Major: Exceptional Child Education
Graduated: Spring 2003
Few people have had a student teaching experience like the one that Nicole Tilton, a recent graduate of the College of Education, had last year.
Nicole was able to complete her student teaching experience in Melbourne, Australia and was able to immerse herself in the culture and traditions of Australia. Her experience has enriched her life in many ways and has changed her entire outlook on the teaching vocation.
Monash Primary School, located in the metropolitan area of Melbourne, is a small school whose student population of just 100 is representative of an amazing 15 different nationalities. Nicole thrived in this atmosphere of diversity and recalls that it was interesting to walk around the tables at lunchtime and see the many ethnic foods the children brought in their lunches.
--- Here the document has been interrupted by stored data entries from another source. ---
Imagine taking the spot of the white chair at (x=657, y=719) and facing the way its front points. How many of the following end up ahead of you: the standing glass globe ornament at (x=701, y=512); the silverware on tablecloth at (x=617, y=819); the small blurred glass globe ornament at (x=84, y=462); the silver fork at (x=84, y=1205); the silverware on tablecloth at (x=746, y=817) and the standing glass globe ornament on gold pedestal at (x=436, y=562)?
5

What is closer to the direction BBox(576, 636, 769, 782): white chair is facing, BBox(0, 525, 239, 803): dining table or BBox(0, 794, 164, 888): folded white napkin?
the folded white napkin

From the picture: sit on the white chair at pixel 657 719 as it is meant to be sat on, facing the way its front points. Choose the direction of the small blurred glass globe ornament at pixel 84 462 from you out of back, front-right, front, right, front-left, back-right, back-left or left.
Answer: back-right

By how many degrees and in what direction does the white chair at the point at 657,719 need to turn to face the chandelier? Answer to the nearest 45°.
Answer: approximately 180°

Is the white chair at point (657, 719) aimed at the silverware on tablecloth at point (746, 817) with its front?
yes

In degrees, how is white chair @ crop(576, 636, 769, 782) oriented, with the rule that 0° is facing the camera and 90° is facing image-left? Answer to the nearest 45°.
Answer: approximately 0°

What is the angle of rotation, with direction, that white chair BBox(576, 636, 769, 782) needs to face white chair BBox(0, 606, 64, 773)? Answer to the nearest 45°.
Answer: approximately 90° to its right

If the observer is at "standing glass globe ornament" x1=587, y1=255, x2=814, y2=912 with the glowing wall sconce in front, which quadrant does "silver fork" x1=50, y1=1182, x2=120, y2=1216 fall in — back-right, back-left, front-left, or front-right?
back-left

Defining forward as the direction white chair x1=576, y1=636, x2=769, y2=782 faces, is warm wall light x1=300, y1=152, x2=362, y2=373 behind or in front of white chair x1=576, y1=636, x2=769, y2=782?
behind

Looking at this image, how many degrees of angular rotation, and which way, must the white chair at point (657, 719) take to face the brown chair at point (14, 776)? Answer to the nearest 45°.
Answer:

Since the schools in the area are so ethnically diverse, it was important for students to begin learning a foreign language beginning in kindergarten. Nicole recalls feeling self-conscious about the fact that she was the only person in the school, students and faculty included, who knew only one language. She admired the emphasis that the school placed on learning a foreign language and was especially intrigued by the fact that every school in that area of Australia was able to select the foreign language it would teach based on the ethnic demography of the student population. In Nicole’s case, her students were taught to speak Mandarin Chinese.
For Nicole, the experience of teaching in a country and culture vastly removed from the one with which she was familiar was a priceless experience. Before she embarked for Australia, Nicole was not sure that a career in teaching was something she should continue to pursue. However, in Australia, she was allowed to immerse herself in what she called “an atmosphere in which she could thrive” and was able to truly find out what a good teacher she could be.
Nicole says her international teaching experience offered her the opportunity “to take off blinders and pre-conceived notions” about other cultures. “It takes stepping away from everything you are comfortable with,” Nicole says, “to find what you are truly capable of.”
Nicole offered a quote from Mark Twain in describing the impact of her international teaching experience: “Travel is fatal to all prejudice, bigotry and narrow-mindedness.”
Anyone who participates in the wonderfully valuable experience of international student teaching will likely agree.